§ **Text excerpt**
-=-=-

On labelled initialisers, gcc-2.7.2.3 and tcp_ipv4.c

From: Andrew Morton (andrewm@uow.edu.au)
Date: Sun Oct 15 2000 - 07:12:28 EST


There is a bug in gcc-2.7.2.3. It incorrectly lays out
structure initialisers when the `name:value;' construct is used.

Here is the degenerate case:

        struct struct_1 { int a; };

        struct thing {
                int a;
                struct struct_1 b;
        };

        struct thing a_thing = {
        // a: 0, /* Uncomment this for correct code */
                b: {0},
        };

Which produces:

                .file "e.c"
                .version "01.01"
        gcc2_compiled.:
        .globl a_thing
        .data
                .align 4
                .type a_thing,@object
                .size a_thing,8
        a_thing:
                .zero 4
                .zero 4
                .long 0
                .ident "GCC: (GNU) 2.7.2.3"

Note the extra `.zero 4'.

As far as I can tell the rule to follow is this:

     If a structure has nested structures, and if you are
     initialising one of the nested structures then you
     _must_ initialise all fields which precede that nested
     structure.

There are five ways to fix this:

1: Remember to initialise all fields which precede
   initialised structures.

2: Arrange your struct so that all nested structs come first
   and remember to initialise them all.

3: Don't use gcc-2.7.2.3 (use one of the later compilers and
   put up with 50% longer build times).

4: Fix gcc-2.7.2.3

5: Don't use named initialisers.

-=-=-

§ **Supplied entries**
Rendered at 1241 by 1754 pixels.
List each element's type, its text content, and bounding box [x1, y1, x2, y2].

-=-=-

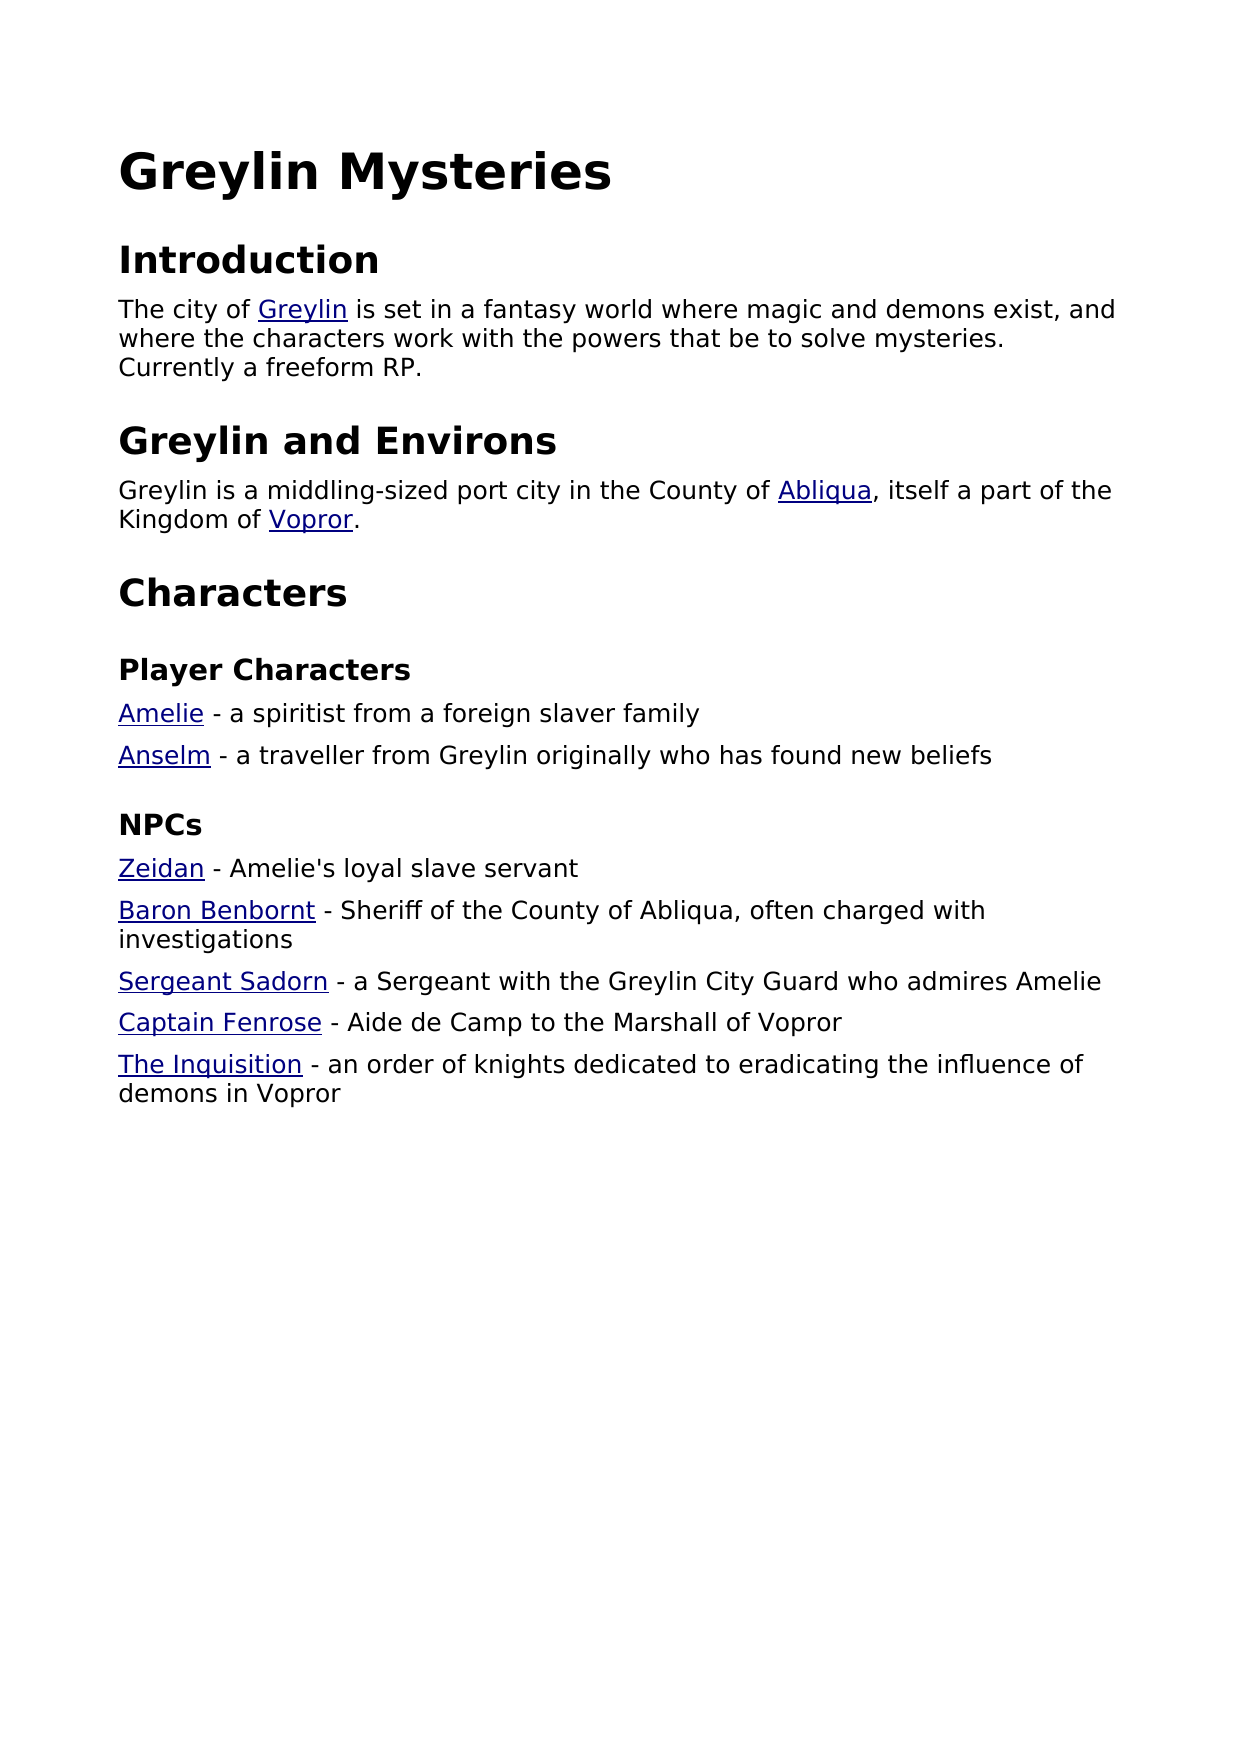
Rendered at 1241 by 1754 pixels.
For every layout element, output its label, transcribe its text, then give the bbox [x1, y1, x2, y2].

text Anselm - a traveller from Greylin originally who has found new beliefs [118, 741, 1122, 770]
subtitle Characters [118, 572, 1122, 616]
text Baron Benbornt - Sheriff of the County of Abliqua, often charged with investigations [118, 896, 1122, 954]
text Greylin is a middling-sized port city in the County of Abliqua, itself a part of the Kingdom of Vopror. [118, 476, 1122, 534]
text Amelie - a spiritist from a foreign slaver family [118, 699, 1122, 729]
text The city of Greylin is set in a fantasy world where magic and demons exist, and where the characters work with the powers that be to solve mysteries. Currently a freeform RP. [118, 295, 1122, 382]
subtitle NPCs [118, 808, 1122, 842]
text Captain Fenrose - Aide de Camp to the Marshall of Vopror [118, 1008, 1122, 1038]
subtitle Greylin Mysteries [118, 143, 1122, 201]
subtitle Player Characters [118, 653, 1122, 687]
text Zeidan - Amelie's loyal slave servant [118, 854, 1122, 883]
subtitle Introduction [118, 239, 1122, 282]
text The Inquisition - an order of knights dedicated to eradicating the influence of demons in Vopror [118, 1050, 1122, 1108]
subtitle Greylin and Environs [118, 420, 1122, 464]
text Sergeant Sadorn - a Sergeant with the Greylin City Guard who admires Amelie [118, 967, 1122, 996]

-=-=-

§ **Stated exercise**
What drawback does the message on labelled initialisers give for switching to a later compiler?

§ **Expected answer**
Build times are about 50% longer.